Lines from the one containing "Figure 4. Infrared" through the last line of the data are to be returned exactly, both ends included, minus any pictures.

◆ **DATA BELOW**
# # #

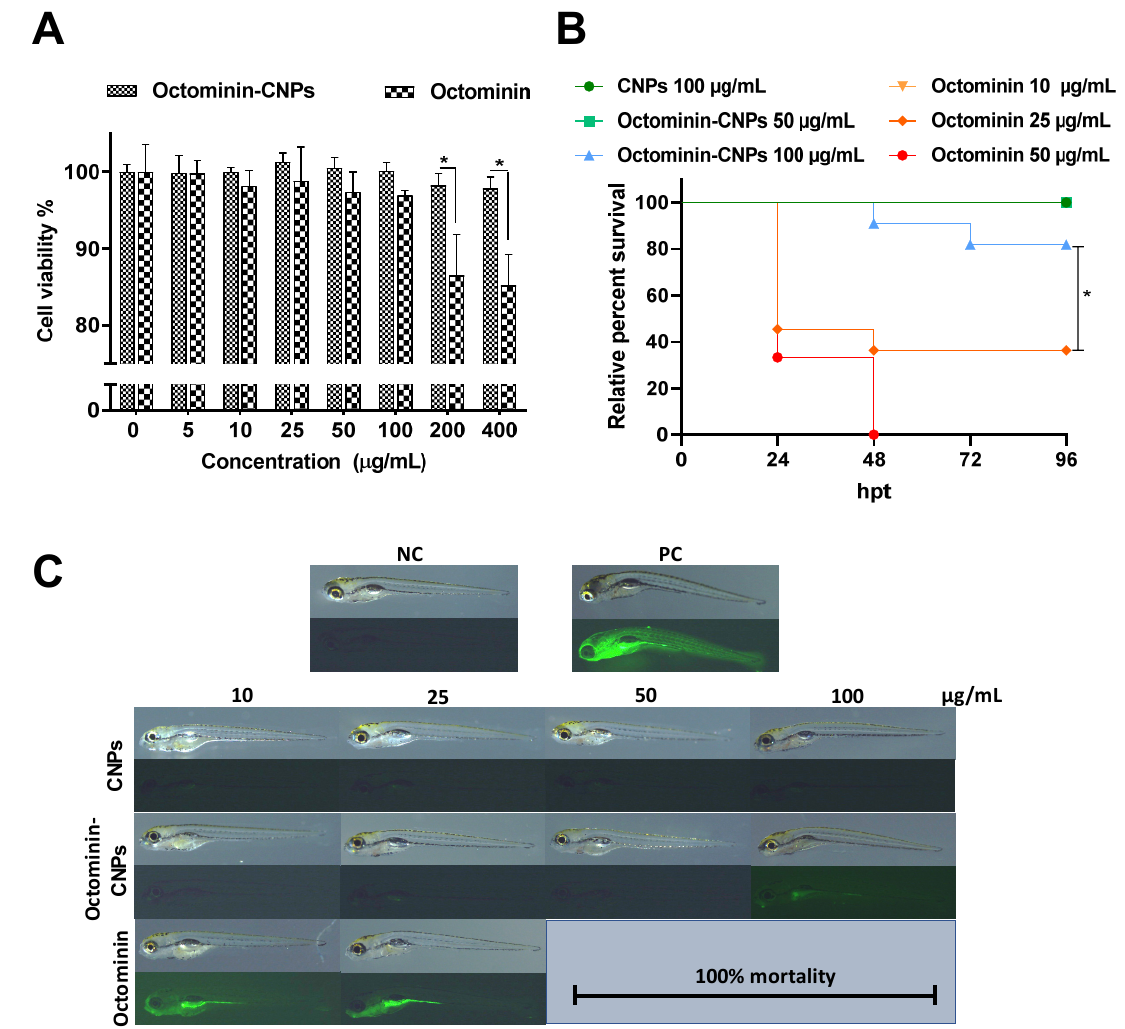
Figure 2. In vitro and in vivo toxicity determination of the Octominin-CNPs vs. Octominin. ( A ) 3-(4,5- dimethylthiazol-2-yl)-2,5-diphenyltetrazolium bromide (MTT) assay was conducted to determine Octominin-CNPs/Octominin cytotoxicity using human embryonic kidney 293 (HEK 293) cells. Cells (2.0 × 10 5 cells/mL) were treated with different concentrations of Octominin-CNPs and Octominin (0–400 µ g/mL) and incubated at 37 ◦ C for 24 h in a 5% CO 2 incubator. The supernatant was then replaced with MTT to determine the viability of the cells. * p < 0.05. The error bars indicate the mean ± SD (n = 3). ( B ) Relative present survival (RPS) of zebrafish larvae with Octominin-CNPs, Octominin, CNPs treatments. Zebrafish larvae at 60 h post-fertilization (hpf) were treated with different concentrations of Octominin-CNPs and Octominin (0–100 µ g/mL). RPS was determined at 12 h intervals. * p < 0.05, The error bars indicate the mean ± SD (n = 10). ( C ) Octominin-CNPs, Octominin induced reactive oxygen species (ROS) generation determination in zebrafish larvae. At 96 h post-treatment (hpt), larvae were stained with 2 (cid:48) 7 (cid:48) dichlorodihydro-fluorescein diacetate (H 2 DCFDA) and observed for green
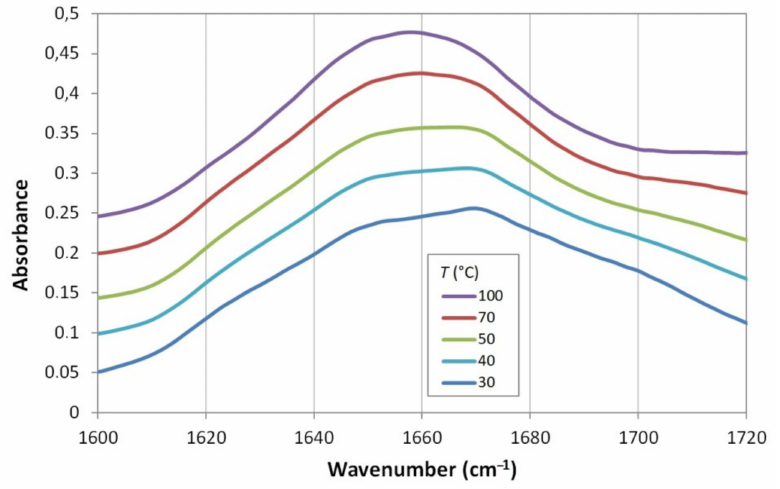
Figure 4. Infrared spectrum of HepB1 in the range of the C=O vibration at selected temperatures.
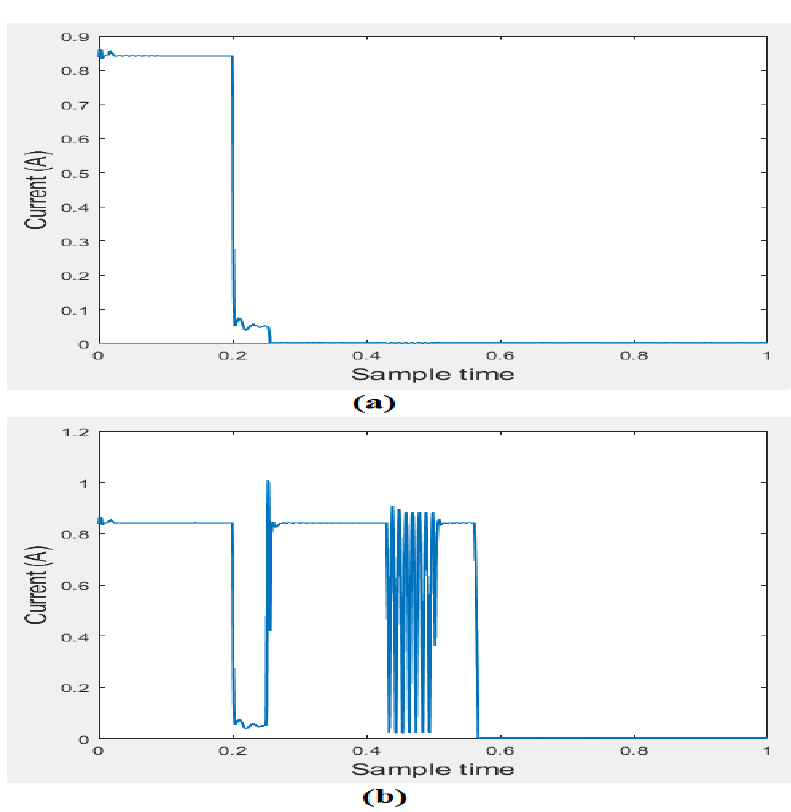
Figure 9. Current signal of L2: ( a ) MG 1 , ( b ) MG 2.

# # #

◆ **COMPLETED EXERCISE**
Figure 4. Infrared spectrum of HepB1 in the range of the C=O vibration at selected temperatures.
Figure 9. Current signal of L2: ( a ) MG 1 , ( b ) MG 2.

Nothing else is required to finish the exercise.